Описание задачи.
Во имя какого святого была старая деревянная церковь, о которой рассказывается в отрывке для чтения?

Отрывок для чтения.
21 мая, в субботу, было получено разрешение, за ветхостью разобрав старую деревянную церковь теплую, во имя Св. Николая Чудотворца, перенести на кладбище, и там вновь поставить ее. В этот же день была совершена в ней всенощная, а 22 мая – литургия. Еще в первый раз я была в этом убогом, бревенчатом, закоптелом храме на Богослужении, и благоговейное умиление охватило мою душу: живо я себе представила, как в былое время в эту низенькую дверь храма с высоким порогом, через который, вероятно, еще перелезал маленький тогда, но в настоящее время великий – Иоанн, как он, стоя таким же, может быть, босоногим, как и все его сверстники, с благоговением и вниманием слушал, что поют и читают на клиросе; и как благотворно действовали на его чуткую впечатлительную детскую душу все наши дивные церковные песнопения; на какую благодатную почву они пали и какой богатый и обильный плод принесли! Невольно пожелалось, чтобы и наши современные дети учились стоять в церкви с благоговением и вниманием, беря в ней уроки благочестивой жизни.

Исходные данные.

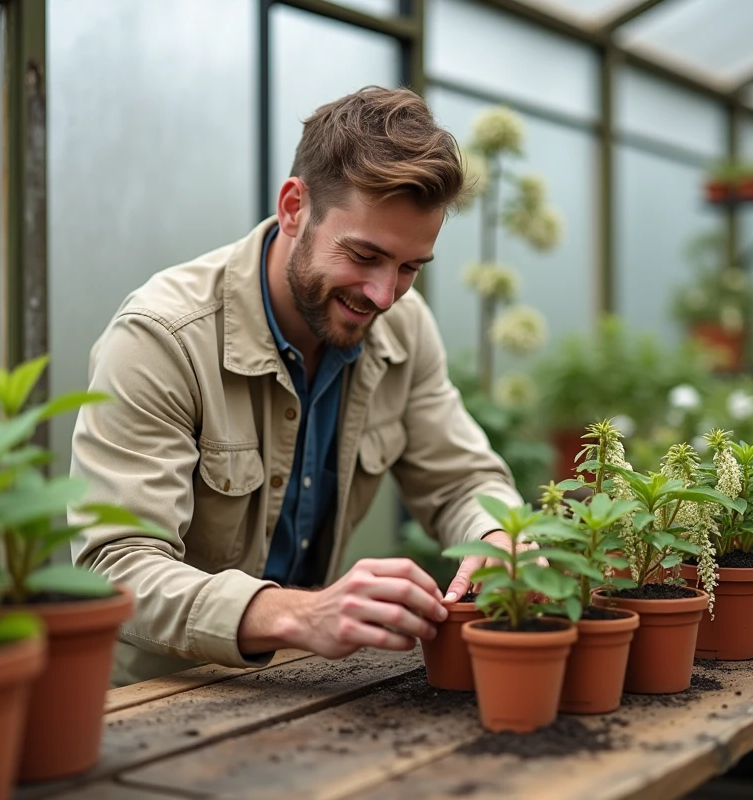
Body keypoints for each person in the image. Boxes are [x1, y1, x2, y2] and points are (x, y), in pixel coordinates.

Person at [70, 86, 523, 687]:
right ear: (293, 208)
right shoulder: (163, 339)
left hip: (305, 687)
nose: (385, 295)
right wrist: (301, 612)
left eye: (411, 267)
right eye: (364, 254)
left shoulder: (404, 330)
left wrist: (501, 538)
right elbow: (116, 566)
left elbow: (463, 479)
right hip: (158, 703)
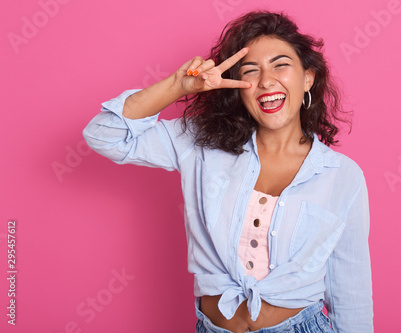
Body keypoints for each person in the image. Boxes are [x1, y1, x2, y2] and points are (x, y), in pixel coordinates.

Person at [83, 10, 373, 333]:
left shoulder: (342, 177)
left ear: (308, 77)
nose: (266, 81)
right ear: (239, 88)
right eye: (251, 71)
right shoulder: (200, 143)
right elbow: (104, 134)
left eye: (280, 65)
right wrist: (179, 86)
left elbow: (351, 297)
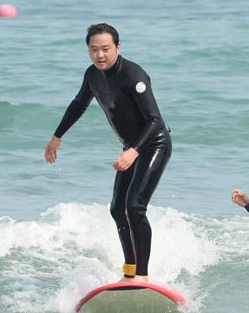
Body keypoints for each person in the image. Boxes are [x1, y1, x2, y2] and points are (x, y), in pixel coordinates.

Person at [44, 23, 171, 283]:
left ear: (117, 47)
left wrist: (135, 151)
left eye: (105, 49)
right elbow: (79, 104)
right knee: (117, 209)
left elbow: (155, 120)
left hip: (153, 144)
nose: (100, 55)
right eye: (94, 50)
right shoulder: (93, 75)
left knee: (135, 207)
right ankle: (129, 273)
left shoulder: (133, 75)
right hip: (131, 148)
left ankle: (143, 277)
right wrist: (57, 136)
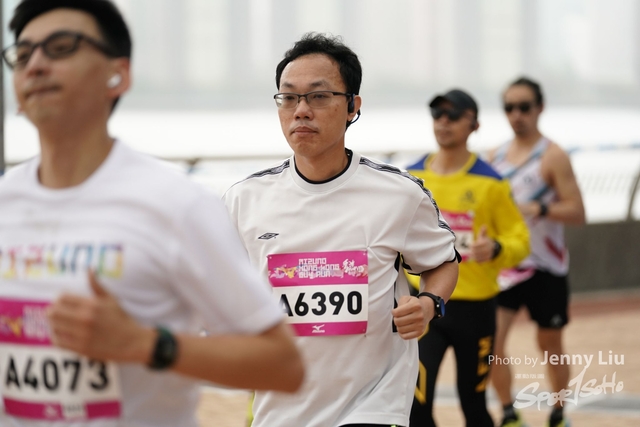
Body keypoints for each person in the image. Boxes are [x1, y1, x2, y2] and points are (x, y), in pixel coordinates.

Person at [0, 1, 303, 426]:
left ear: (118, 75)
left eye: (61, 47)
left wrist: (144, 344)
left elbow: (284, 365)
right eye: (22, 54)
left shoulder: (176, 204)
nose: (35, 65)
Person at [223, 33, 459, 427]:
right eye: (288, 97)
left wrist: (429, 304)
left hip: (375, 404)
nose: (301, 111)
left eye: (318, 96)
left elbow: (443, 261)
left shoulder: (398, 194)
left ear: (352, 107)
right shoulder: (244, 200)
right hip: (281, 407)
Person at [405, 89, 530, 427]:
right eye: (437, 114)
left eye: (454, 115)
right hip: (425, 305)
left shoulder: (491, 183)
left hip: (476, 309)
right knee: (416, 406)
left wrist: (497, 249)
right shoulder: (411, 177)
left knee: (473, 404)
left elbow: (521, 240)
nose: (443, 122)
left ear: (474, 125)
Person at [487, 77, 586, 427]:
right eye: (509, 107)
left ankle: (558, 413)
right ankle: (509, 413)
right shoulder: (494, 157)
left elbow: (578, 212)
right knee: (493, 343)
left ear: (539, 108)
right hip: (508, 266)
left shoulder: (553, 156)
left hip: (547, 267)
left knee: (549, 344)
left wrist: (539, 208)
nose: (517, 115)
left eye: (524, 107)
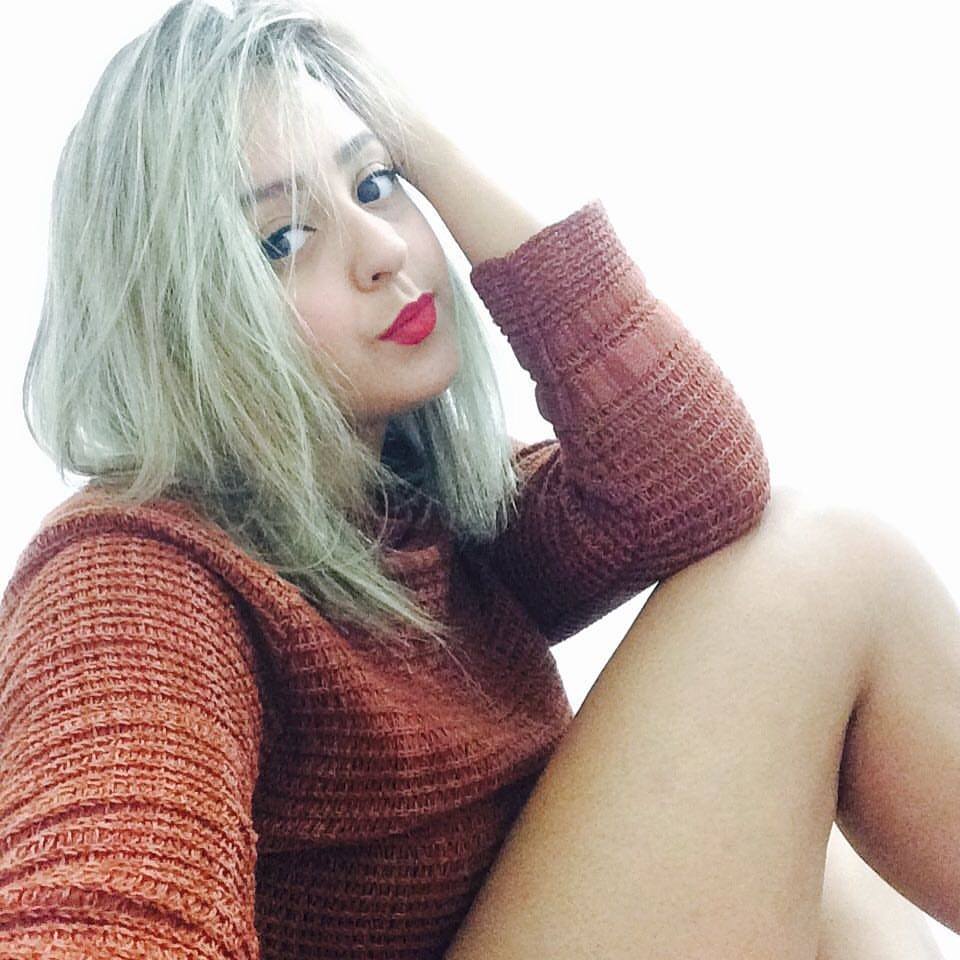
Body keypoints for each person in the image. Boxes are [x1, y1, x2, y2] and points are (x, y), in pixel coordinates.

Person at [0, 1, 955, 958]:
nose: (383, 252)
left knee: (792, 817)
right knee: (829, 562)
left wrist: (419, 137)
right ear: (173, 322)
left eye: (377, 185)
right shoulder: (133, 581)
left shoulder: (410, 511)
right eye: (282, 240)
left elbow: (693, 481)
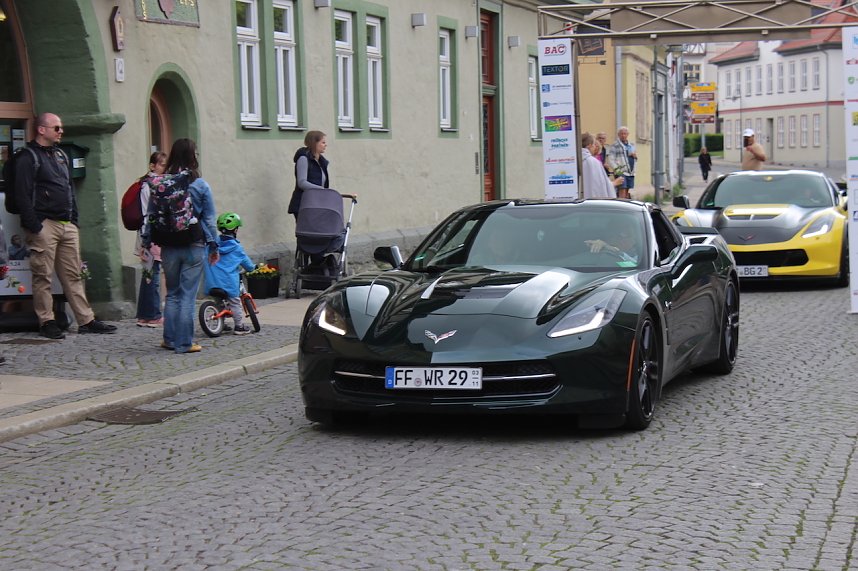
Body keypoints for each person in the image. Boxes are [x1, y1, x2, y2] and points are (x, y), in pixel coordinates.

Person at [12, 112, 117, 339]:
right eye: (57, 128)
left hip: (66, 223)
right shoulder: (27, 157)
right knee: (43, 276)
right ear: (42, 130)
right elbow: (21, 195)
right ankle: (47, 321)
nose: (61, 131)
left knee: (74, 275)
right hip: (44, 224)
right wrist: (35, 225)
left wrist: (74, 221)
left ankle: (86, 320)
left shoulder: (60, 155)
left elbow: (69, 188)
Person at [143, 138, 219, 354]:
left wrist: (147, 242)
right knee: (187, 295)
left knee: (173, 294)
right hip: (193, 244)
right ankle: (185, 343)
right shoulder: (200, 184)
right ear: (193, 156)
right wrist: (214, 246)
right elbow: (210, 219)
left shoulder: (161, 184)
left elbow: (150, 216)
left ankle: (169, 339)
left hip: (168, 245)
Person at [203, 212, 256, 335]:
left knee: (218, 302)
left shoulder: (212, 246)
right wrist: (253, 268)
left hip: (212, 283)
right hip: (228, 284)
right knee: (235, 302)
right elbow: (248, 265)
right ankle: (239, 326)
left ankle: (221, 322)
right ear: (236, 230)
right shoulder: (237, 248)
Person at [287, 130, 356, 221]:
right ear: (314, 143)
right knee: (308, 233)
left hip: (316, 203)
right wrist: (322, 190)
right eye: (323, 142)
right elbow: (302, 183)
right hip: (303, 204)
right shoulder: (303, 158)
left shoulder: (321, 161)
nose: (325, 145)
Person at [135, 151, 167, 327]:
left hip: (146, 233)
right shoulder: (152, 185)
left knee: (148, 275)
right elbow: (151, 212)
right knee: (152, 275)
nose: (164, 168)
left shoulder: (145, 183)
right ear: (152, 166)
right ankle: (153, 315)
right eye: (161, 164)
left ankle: (144, 315)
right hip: (151, 234)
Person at [581, 132, 623, 199]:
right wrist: (614, 183)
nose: (595, 147)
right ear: (589, 145)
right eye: (594, 144)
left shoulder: (573, 159)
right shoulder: (594, 162)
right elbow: (601, 186)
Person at [606, 126, 637, 199]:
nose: (623, 135)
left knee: (627, 190)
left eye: (625, 134)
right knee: (622, 189)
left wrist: (635, 156)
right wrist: (617, 170)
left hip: (630, 172)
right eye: (622, 134)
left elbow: (634, 156)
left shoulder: (631, 145)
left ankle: (625, 203)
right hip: (621, 171)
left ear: (628, 134)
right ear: (618, 135)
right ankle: (621, 204)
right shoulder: (615, 145)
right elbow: (611, 159)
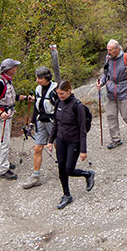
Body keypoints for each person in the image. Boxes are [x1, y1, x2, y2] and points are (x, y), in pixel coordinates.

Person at [49, 80, 95, 209]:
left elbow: (82, 129)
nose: (60, 96)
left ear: (69, 91)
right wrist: (50, 140)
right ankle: (66, 194)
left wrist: (83, 150)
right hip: (61, 139)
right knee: (61, 168)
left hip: (73, 140)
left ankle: (87, 174)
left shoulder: (77, 106)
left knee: (69, 169)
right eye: (58, 93)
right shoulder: (58, 103)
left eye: (62, 93)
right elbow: (56, 123)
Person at [0, 58, 33, 180]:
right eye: (14, 67)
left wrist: (25, 97)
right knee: (4, 141)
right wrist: (0, 112)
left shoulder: (7, 81)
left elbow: (11, 97)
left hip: (6, 114)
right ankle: (3, 169)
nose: (16, 69)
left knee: (0, 141)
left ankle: (1, 162)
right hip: (2, 116)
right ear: (8, 69)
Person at [96, 39, 127, 150]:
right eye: (108, 50)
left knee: (126, 115)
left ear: (117, 49)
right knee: (111, 116)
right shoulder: (108, 59)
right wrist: (101, 82)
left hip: (125, 91)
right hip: (111, 92)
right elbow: (105, 74)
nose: (108, 52)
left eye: (110, 50)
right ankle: (115, 139)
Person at [22, 67, 58, 189]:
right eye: (37, 77)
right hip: (40, 122)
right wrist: (32, 123)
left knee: (57, 145)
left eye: (40, 78)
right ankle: (36, 176)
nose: (37, 80)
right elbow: (37, 108)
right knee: (38, 148)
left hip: (53, 122)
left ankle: (63, 169)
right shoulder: (38, 89)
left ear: (47, 78)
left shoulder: (56, 90)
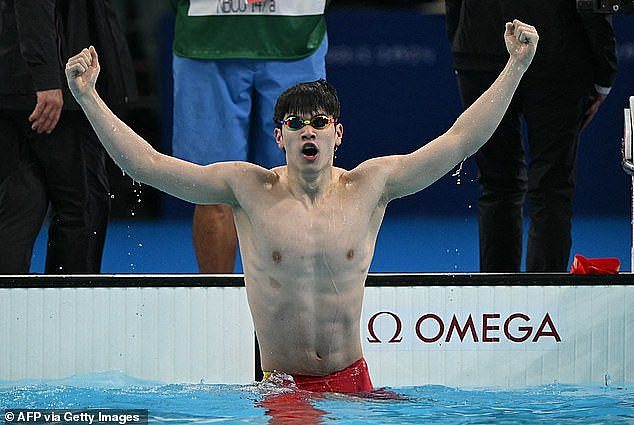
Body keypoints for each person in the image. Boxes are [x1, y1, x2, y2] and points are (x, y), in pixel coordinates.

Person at [65, 20, 538, 393]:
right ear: (280, 137)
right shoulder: (248, 189)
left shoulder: (369, 185)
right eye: (295, 123)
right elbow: (148, 165)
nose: (307, 130)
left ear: (338, 133)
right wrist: (87, 96)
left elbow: (458, 141)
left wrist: (516, 65)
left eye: (318, 122)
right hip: (285, 389)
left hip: (356, 382)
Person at [445, 0, 617, 272]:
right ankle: (543, 300)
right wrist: (604, 71)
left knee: (497, 182)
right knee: (550, 186)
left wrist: (461, 42)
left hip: (481, 49)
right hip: (558, 53)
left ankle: (497, 300)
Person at [171, 0, 330, 272]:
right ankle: (215, 305)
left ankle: (293, 309)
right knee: (213, 187)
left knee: (298, 184)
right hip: (207, 30)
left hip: (295, 30)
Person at [0, 0, 137, 274]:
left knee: (21, 201)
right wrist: (46, 77)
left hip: (19, 79)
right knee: (83, 205)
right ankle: (70, 307)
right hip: (56, 87)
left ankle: (7, 307)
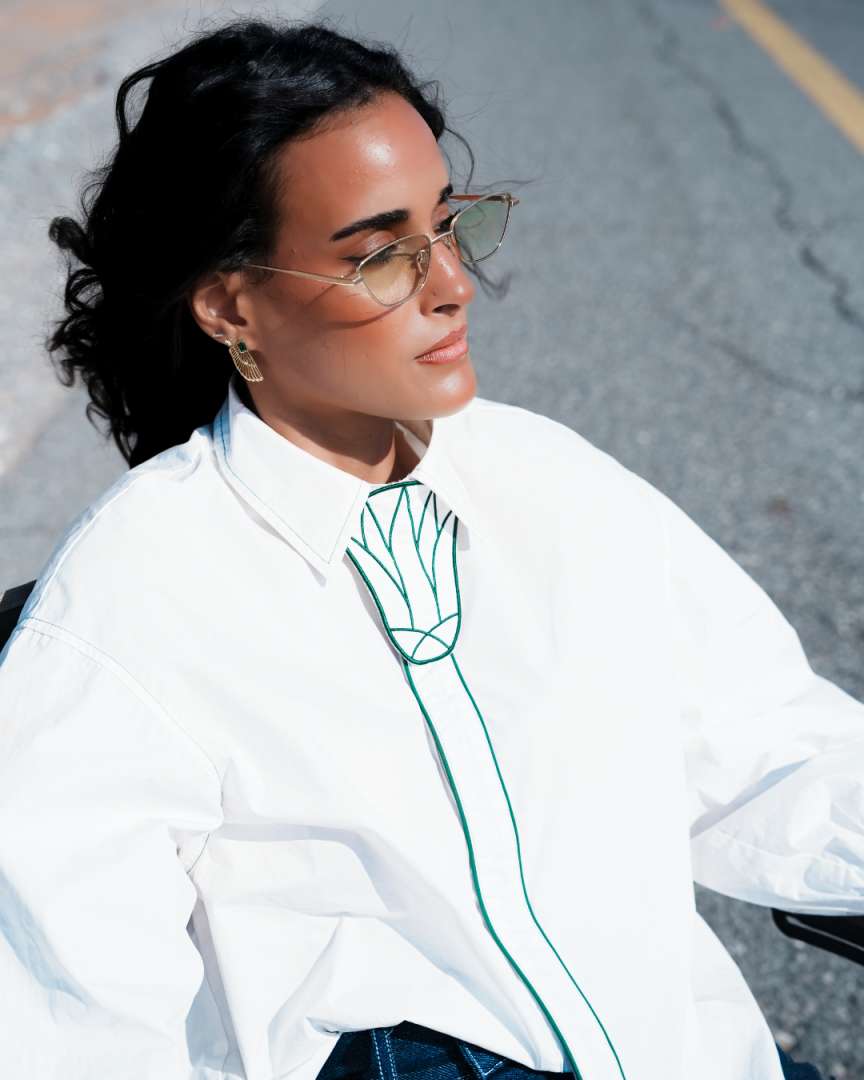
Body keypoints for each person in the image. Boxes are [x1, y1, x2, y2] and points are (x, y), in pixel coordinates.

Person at [0, 15, 858, 1080]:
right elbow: (76, 1030)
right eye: (379, 256)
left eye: (448, 226)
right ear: (230, 305)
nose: (450, 282)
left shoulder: (550, 481)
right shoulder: (126, 611)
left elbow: (771, 745)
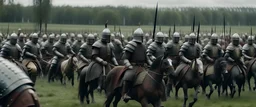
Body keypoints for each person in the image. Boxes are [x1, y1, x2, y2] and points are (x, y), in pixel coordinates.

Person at [121, 27, 151, 101]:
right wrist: (129, 65)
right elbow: (125, 58)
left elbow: (147, 59)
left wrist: (151, 64)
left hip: (143, 67)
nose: (142, 37)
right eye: (141, 36)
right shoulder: (131, 44)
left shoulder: (143, 46)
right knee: (128, 76)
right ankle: (125, 94)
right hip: (133, 66)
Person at [86, 26, 118, 91]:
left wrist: (116, 64)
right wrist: (101, 61)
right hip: (97, 63)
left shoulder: (110, 45)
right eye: (108, 36)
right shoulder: (97, 44)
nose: (109, 38)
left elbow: (112, 56)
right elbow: (94, 56)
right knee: (100, 73)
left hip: (107, 63)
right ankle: (99, 85)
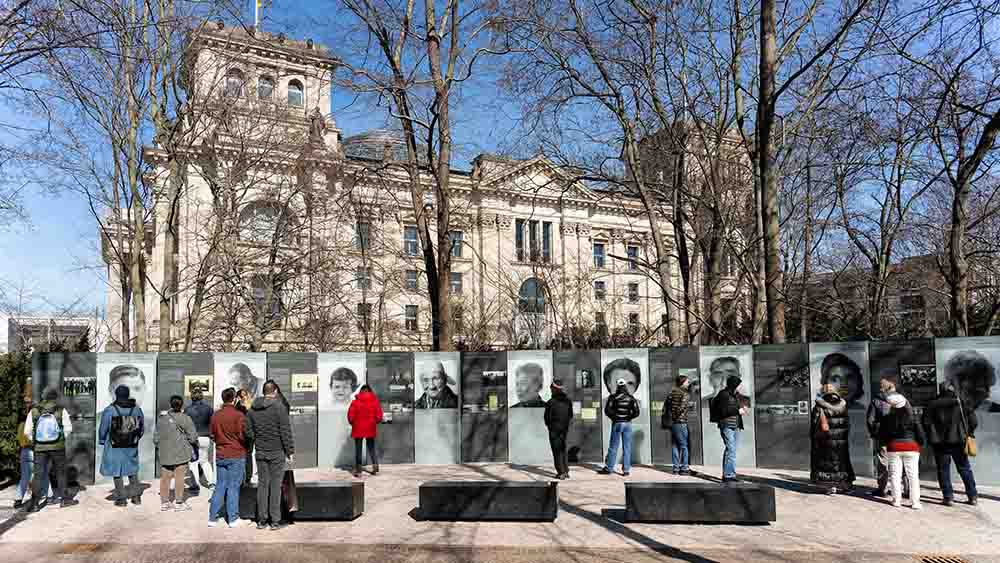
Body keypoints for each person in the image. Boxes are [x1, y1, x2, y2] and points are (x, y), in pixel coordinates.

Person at [246, 380, 294, 530]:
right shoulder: (279, 408)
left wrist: (258, 438)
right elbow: (285, 432)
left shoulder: (252, 409)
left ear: (263, 392)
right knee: (275, 486)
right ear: (274, 392)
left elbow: (247, 431)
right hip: (277, 452)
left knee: (262, 485)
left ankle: (261, 520)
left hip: (260, 451)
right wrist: (289, 451)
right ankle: (275, 521)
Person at [922, 381, 978, 506]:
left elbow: (925, 423)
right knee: (964, 468)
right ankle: (972, 496)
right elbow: (973, 421)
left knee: (943, 470)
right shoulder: (961, 402)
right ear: (953, 389)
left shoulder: (931, 404)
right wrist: (969, 432)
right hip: (959, 441)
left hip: (939, 443)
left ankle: (948, 497)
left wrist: (931, 436)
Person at [23, 388, 76, 511]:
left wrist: (36, 440)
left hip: (39, 448)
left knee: (38, 475)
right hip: (58, 447)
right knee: (61, 472)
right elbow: (68, 429)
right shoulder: (61, 410)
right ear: (55, 397)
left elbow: (26, 431)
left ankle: (34, 504)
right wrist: (60, 439)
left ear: (43, 397)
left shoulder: (34, 410)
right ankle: (65, 500)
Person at [99, 385, 145, 507]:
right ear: (128, 394)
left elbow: (103, 428)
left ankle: (121, 499)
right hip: (131, 445)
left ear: (116, 395)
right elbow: (141, 429)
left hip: (114, 445)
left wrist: (102, 439)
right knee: (132, 470)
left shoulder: (110, 410)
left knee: (117, 471)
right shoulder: (136, 409)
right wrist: (135, 438)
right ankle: (136, 497)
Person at [209, 387, 248, 528]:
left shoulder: (215, 415)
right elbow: (243, 435)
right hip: (236, 454)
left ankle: (212, 518)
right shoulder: (239, 415)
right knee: (233, 487)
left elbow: (212, 435)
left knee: (220, 486)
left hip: (221, 454)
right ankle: (233, 518)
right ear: (234, 398)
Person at [880, 390, 926, 510]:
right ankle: (915, 502)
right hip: (911, 447)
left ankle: (896, 500)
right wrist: (920, 443)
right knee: (913, 476)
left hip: (893, 447)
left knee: (895, 475)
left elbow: (883, 434)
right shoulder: (913, 416)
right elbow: (920, 433)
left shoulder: (887, 418)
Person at [810, 383, 855, 494]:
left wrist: (813, 437)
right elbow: (847, 423)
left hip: (825, 439)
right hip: (841, 439)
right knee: (842, 461)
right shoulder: (843, 404)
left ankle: (830, 487)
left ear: (823, 391)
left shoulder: (819, 405)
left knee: (827, 463)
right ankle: (846, 485)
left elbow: (815, 423)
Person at [155, 395, 198, 512]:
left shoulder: (162, 419)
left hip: (165, 452)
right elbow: (193, 437)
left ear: (171, 404)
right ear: (181, 405)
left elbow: (156, 437)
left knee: (165, 478)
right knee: (179, 478)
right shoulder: (185, 418)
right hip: (181, 452)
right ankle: (178, 502)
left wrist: (161, 447)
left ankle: (165, 502)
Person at [867, 377, 905, 498]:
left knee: (883, 463)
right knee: (901, 461)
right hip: (899, 436)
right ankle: (907, 489)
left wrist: (874, 433)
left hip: (882, 436)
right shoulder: (900, 400)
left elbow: (870, 420)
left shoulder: (876, 401)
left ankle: (882, 489)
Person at [597, 378, 640, 476]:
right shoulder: (631, 398)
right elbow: (636, 412)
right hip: (627, 424)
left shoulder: (613, 397)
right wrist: (628, 417)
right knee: (627, 447)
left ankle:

Решение задания.
Во имя Св. Николая Чудотворца.